Dosya kapsamı, kanun yararına bozma istemi ve tüm bu açıklamalar birlikte değerlendirildiğinde;
Sanık ...'in daha önceden Mersin Üniversitesi'nde memur olarak çalıştığı, 2011 yılında başı kapalı olarak mesaiye gelmesi nedeniyle hakkında bir çok kez tutanak tutulduğu, bu kapsamda disiplin soruşturmaları açıldığı, bu soruşturmalardan bir kısmıyla ilgili usulsüzlük iddiasıyla kurumuna yaptığı başvuruların sonuçsuz kalması üzerine, idare mahkemesine açmış olduğu davanın kabul edildiği, adli başvurularının ise yasa gereği savcılık tarafından görevsizlik kararlarıyla üniversiteye gönderildiği anlaşılmış, 21.08.2013 tarihinde yaşanan olaya ilişkin savunmasında, haksız yere kendisine disiplin cezaları verildiğini, baskı uygulandığını, üniversite yönetimini bu konuda mahkemeye verdiğini, olay günü kendisinden önce başı açık olan bir bayanı üniversite nizamiyesinden içeri aldıklarını, kendisine ise içeri giremeyeceğini söylediklerini, nedenini sorduğunda provokatör olabileceği cevabını aldığını, görevlilere hakaret ve tehditte bulunmadığını beyan etmiş olup, sanık ile üniversite arasında bir süredir devam eden hukuki uyuşmazlık olduğu belirlenmiştir.

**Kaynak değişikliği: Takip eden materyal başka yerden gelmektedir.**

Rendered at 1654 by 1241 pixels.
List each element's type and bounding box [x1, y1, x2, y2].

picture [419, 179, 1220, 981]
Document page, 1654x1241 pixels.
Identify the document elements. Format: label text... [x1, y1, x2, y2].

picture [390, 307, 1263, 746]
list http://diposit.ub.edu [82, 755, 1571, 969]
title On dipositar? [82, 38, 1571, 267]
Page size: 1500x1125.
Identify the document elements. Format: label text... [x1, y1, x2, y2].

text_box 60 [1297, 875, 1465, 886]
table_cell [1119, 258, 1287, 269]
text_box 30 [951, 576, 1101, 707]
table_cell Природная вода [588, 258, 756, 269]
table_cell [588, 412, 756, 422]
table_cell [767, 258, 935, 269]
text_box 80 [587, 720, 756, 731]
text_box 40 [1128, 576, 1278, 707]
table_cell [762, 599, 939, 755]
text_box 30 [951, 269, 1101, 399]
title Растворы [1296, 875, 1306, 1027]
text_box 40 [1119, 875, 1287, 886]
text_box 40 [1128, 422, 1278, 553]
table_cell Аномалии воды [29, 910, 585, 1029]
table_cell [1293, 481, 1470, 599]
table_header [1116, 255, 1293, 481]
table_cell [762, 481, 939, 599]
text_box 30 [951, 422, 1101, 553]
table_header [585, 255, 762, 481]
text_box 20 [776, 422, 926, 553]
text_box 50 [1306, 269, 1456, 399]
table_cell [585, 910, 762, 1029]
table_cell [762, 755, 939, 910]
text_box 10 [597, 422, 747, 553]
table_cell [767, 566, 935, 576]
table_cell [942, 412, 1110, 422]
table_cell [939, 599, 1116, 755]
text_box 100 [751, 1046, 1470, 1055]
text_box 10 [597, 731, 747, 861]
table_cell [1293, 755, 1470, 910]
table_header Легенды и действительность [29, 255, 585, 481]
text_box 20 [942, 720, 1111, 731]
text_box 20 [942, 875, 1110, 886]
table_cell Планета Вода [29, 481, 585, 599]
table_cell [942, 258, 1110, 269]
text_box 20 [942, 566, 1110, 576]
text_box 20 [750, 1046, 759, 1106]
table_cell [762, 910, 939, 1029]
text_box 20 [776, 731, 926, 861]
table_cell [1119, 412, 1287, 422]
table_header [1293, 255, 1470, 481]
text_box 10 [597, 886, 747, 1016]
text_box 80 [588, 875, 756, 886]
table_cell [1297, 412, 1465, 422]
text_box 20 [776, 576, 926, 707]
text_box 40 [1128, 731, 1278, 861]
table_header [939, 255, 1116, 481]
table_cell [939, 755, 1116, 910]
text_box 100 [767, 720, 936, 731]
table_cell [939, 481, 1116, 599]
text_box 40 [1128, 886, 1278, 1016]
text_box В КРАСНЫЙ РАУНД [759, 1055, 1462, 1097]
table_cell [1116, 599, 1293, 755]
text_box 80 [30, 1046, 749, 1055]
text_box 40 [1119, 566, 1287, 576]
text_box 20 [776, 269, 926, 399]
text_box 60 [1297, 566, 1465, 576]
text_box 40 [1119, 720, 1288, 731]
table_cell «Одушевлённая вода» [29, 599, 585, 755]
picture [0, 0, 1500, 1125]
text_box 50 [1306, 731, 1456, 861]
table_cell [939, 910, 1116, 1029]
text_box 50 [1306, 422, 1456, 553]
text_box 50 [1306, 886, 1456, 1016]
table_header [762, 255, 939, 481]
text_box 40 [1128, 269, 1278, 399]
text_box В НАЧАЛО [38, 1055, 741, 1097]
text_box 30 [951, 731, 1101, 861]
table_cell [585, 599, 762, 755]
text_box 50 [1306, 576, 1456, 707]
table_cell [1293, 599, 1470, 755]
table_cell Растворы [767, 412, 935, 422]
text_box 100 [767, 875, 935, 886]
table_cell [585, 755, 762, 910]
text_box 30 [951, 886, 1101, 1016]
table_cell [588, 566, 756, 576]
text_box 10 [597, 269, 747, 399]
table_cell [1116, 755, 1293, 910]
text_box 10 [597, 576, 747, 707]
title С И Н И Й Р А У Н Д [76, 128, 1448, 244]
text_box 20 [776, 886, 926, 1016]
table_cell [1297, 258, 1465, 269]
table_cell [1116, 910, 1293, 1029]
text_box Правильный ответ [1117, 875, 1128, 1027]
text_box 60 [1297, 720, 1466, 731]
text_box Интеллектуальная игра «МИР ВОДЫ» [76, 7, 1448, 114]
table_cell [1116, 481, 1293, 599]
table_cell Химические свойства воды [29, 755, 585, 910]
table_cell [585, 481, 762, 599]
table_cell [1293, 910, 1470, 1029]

Haksız bir fiil veya hukuksuz bir uygulamaya tepki olarak ortaya konulan ve yasal yollara başvuruyu da içinde barındırabilecek tarzda yorumlanabilecek ifadeler, sözlerin sarf edildiği doğal ortamın bütünlüğü içerisinde değerlendirildiğinde, tehdit suçunun oluşması için aranan uygunluk, elverişlilik, yeterlilik koşullarını içermeyecektir. Sair tehdit eyleminde hukuka aykırılık öğesinin oluşması bakımından olayda hukuka uygunluk nedenlerinin bulunmaması da zorunludur. TCK'nın 26. maddesinde 'hakkını kullanan kişiye ceza verilmez' hükmü yer almaktadır. Anayasa'nın 36. maddesinde ise, herkesin yargı merciileri önünde iddia ve savunmada bulunma hakkının bulunduğu belirtilmiştir. Ayrıca, gerçek kişiler veya resmi mercilerin hukuka aykırı işlem ve eylemleri nedeniyle kişilerin şikayet hakları da hak arama özgürlüğü kapsamında bu madde içerisinde değerlendirilmektedir. Şikayet hakkının kullanılması, kişilerin veya kamu görevlilerinin yasaya uygun davranmadıkları iddiasıyla idare veya yargı makamlarınca denetlenmelerine olanak sağlamaktadır. Şikayet edilen kişinin suç işlediği için cezalandırılması veya kamu görevlisinin hukuka aykırı davranışı nedeniyle disiplin işlemine ya da yargılamaya tabi tutulması sair kötülüğe uğratılması anlamına gelebilecek ise de, yasal hakkın kullanılması nedeniyle kişi cezalandırılamaz. Hukuksuz bir muameleye maruz kalan kişinin bu haksızlığı icra eden sivil veya kamu görevlisi olan kişiye, hukuk önünde hesaplaşması anlamına gelen sözleri söylemesi tehdit olarak düşünülmemelidir. Zira bu halde Anayasayla güvence altına alınan (m.74) şikayet hakkının kullanımı söz konusudur. Bu kişinin ilgili makamlara müracaat etmesi de, kendiliğinden hak alma ya da tehdit düşüncesiyle değil, şikayet hakkının kullanılması amacıyla hareket ettiğinin göstergesi olmaktadır.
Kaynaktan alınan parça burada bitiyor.